# Silicon Labs 8051 Dev



## CKidder (Dec 12, 2009)

onegreenev said:


> Silicon Labs Development Boards & Kits - 8051
> 
> Worth diving into?


It depends. What do you want to do with it? The Tesla BMS module boards are powered by a SiLabs C8051 so there's a definite use case there. They're decent enough 8 bit processors and seem to be fairly power efficient. The assembly syntax for those processors isn't really that bad. I've seen much more irritating instruction sets (I'm looking at you PowerPC!)

If you're interested in a fairly full featured 8 bit processor that's reasonably easy to develop firmware for, then the C8051 processors from SiLabs aren't too shabby. 

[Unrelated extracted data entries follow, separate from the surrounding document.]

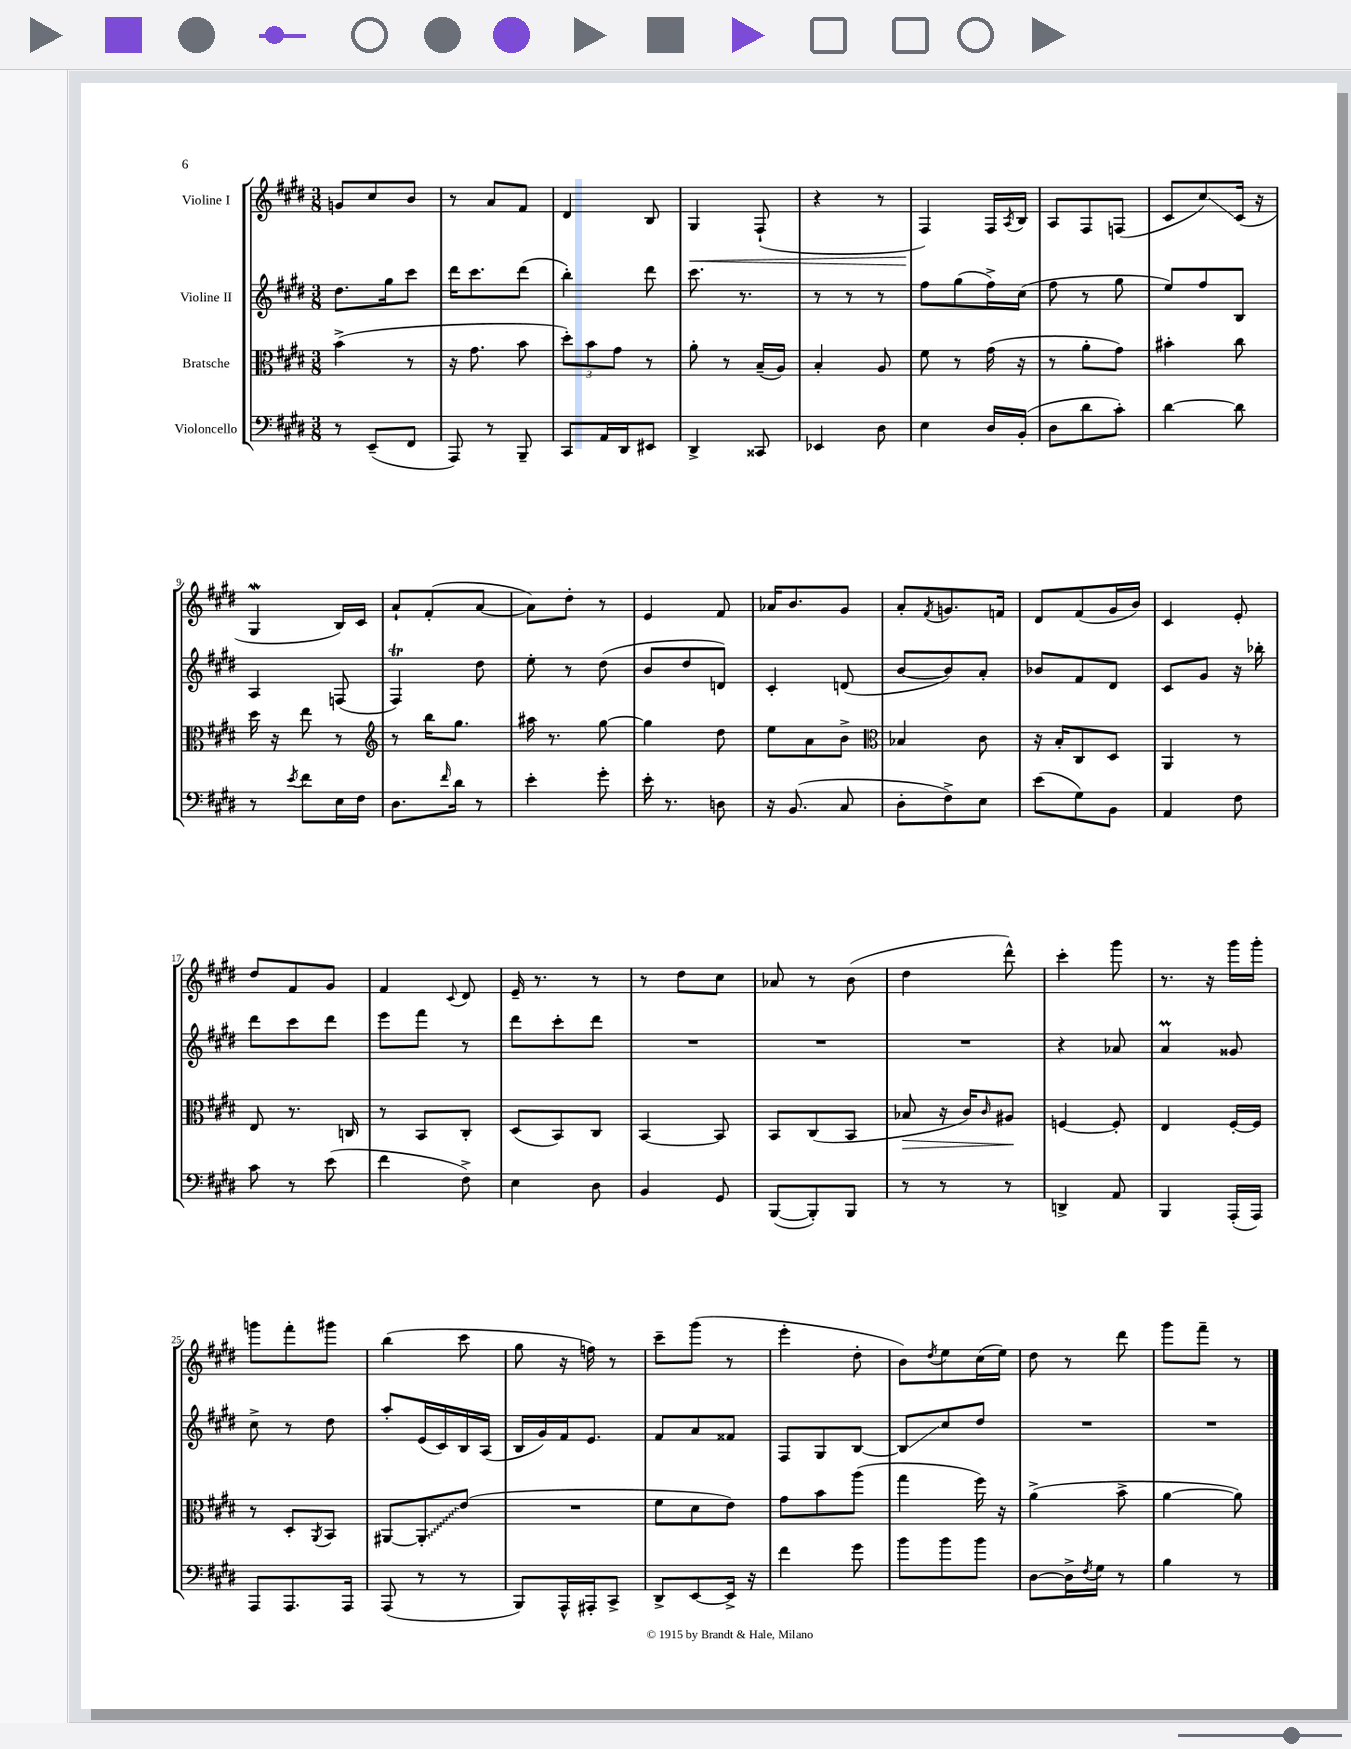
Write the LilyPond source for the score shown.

<<
\new StaffGroup <<
\new Staff = "s0" \with { instrumentName = "Violine I" } {
    \clef treble \key e \major \numericTimeSignature \time 3/8
    g'8 cis''8 b'8 |
    r8 a'8 fis'8 |
    dis'4 b8 |
    gis4\< fis8-!( |
    r4 r8 |
    fis4\!) fis16 \acciaccatura { a8 } b16 |
    a8 fis8 f8( |
    cis'8 cis''8\glissando) cis'16( r16 |
    gis4\mordent b16) cis'16 |
    a'8-! fis'8-.( a'8~ |
    a'8) dis''8-. r8 |
    e'4 fis'8 |
    aes'16 b'8. gis'8 |
    a'8-. \acciaccatura { fis'8 } g'8. f'16 |
    dis'8 fis'8( gis'16 b'16) |
    cis'4 e'8-. |
    dis''8 fis'8 gis'8 |
    fis'4 \appoggiatura { cis'8 } dis'8 |
    e'16-- r8. r8 |
    r8 dis''8 cis''8 |
    aes'8 r8 b'8( |
    dis''4 dis'''8-^) |
    cis'''4-. gis'''8 |
    r8. r16 gis'''16 gis'''16-. |
    g'''8 fis'''8-. gis'''8 |
    b''4( cis'''8 |
    gis''8 r16 f''16) r8 |
    cis'''8-- gis'''8( r8 |
    e'''4-. dis''8-. |
    b'8) \acciaccatura { dis''8 } e''8 cis''16( e''16) |
    dis''8 r8 dis'''8 |
    gis'''8 fis'''8-- r8 \bar "|." |
}
\new Staff = "s1" \with { instrumentName = "Violine II" } {
    \clef treble \key e \major \numericTimeSignature \time 3/8
    dis''8. gis''16 cis'''8 |
    dis'''16 cis'''8. dis'''8( |
    b''4-.) dis'''8 |
    cis'''8. r8. |
    r8 r8 r8 |
    fis''8 gis''8( fis''16->) cis''16( |
    fis''8 r8 gis''8 |
    e''8) fis''8 b8 |
    a4 f8( |
    fis4\trill) dis''8 |
    e''8-. r8 dis''8( |
    b'8 dis''8 d'8) |
    cis'4-. d'8( |
    b'8~ b'8) a'8-. |
    bes'8 fis'8 dis'8 |
    cis'8 gis'8 r16 bes''16-. |
    dis'''8 cis'''8 dis'''8 |
    e'''8 fis'''8 r8 |
    dis'''8 cis'''8-. dis'''8 |
    R4. |
    R4. |
    R4. |
    r4 aes'8 |
    a'4\prall gisis'8 |
    cis''8-> r8 dis''8 |
    a''8-. e'16( cis'16) b16 a16( |
    b16 gis'16) fis'16 e'8. |
    fis'8 a'8 fisis'8 |
    fis8 gis8 b8~ |
    b8\glissando cis''8 dis''8 |
    R4. |
    R4. \bar "|." |
}
\new Staff = "s2" \with { instrumentName = "Bratsche" } {
    \clef alto \key e \major \numericTimeSignature \time 3/8
    b'4->( r8 |
    r16 gis'8. b'8 |
    \tuplet 3/2 { dis''8-.) b'8 gis'8 } r8 |
    a'8-. r8 b16--( a16) |
    b4-. a8 |
    fis'8 r8 gis'16( r16 |
    r8 a'8-. gis'8) |
    bis'4-. cis''8 |
    dis''16 r16 e''8 r8 |
    \clef treble r8 b''16 gis''8. |
    ais''16 r8. gis''8~ |
    gis''4 dis''8 |
    e''8 a'8 b'8-> |
    \clef alto bes4 cis'8 |
    r16 b16-. cis8 dis8 |
    a,4 r8 |
    e8 r8. c16 |
    r8 b,8 cis8-. |
    dis8( b,8) cis8 |
    b,4~ b,8 |
    b,8 cis8( b,8 |
    bes8\> r16 cis'16) \grace { cis'16 } ais8\! |
    f4~ f8-. |
    e4 fis16~-. fis16 |
    r8 dis8-. \acciaccatura { a,8 } b,8 |
    ais,8~ \once \override Glissando.style = #'zigzag ais,8-.\glissando e'8( |
    R4. |
    fis'8 dis'8 e'8) |
    gis'8 b'8 a''8( |
    gis''4 fis''16) r16 |
    a'4->( b'8-> |
    a'4~ a'8) \bar "|." |
}
\new Staff = "s3" \with { instrumentName = "Violoncello" } {
    \clef bass \key e \major \numericTimeSignature \time 3/8
    r8 e,8--( fis,8 |
    a,,8) r8 b,,8-- |
    cis,8 a,16 dis,16 eis,8 |
    dis,4-> cisis,8 |
    ees,4 dis8 |
    e4 dis16 b,16-.( |
    dis8 dis'8 cis'8-.) |
    dis'4~ dis'8 |
    r8 \acciaccatura { e'8 } fis'8 e16 fis16 |
    dis8. \grace { fis'16 } dis'16 r8 |
    e'4-. gis'8-. |
    e'16-. r8. d8 |
    r16 b,8.( cis8 |
    dis8-. fis8->) e8 |
    e'8( gis8) b,8 |
    a,4 fis8 |
    cis'8 r8 e'8( |
    fis'4 fis8->) |
    e4 dis8 |
    b,4 gis,8 |
    b,,8~( b,,8-.) b,,8 |
    r8 r8 r8 |
    d,4-> a,8 |
    b,,4 a,,16-.( a,,16) |
    a,,8 a,,8. a,,16 |
    a,,8( r8 r8 |
    b,,8) a,,16-^ ais,,16-. cis,8-> |
    dis,8-> e,8~ e,16-> r16 |
    fis'4 gis'8 |
    b'8 b'8 b'8 |
    dis8~ dis16-> \acciaccatura { fis8 } gis16 r8 |
    b4 r8 \bar "|." |
}
>>
>>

Really, I'm surprised when people use 8 bit processors these days. They aren't usually that much cheaper than bigger, faster, more full featured alternatives like the ARM Cortex M3. But, I suppose they're likely more power efficient and that counts in some instances. I think I'd rather use a C8051 processor than a PIC8 or ATMega.


----------



## kennybobby (Aug 10, 2012)

Once you learn one assembly language instruction set there is little motivation to learn another--i've been reversing 8051 code since 1984 so it's hard to teach an old dog new tricks...


----------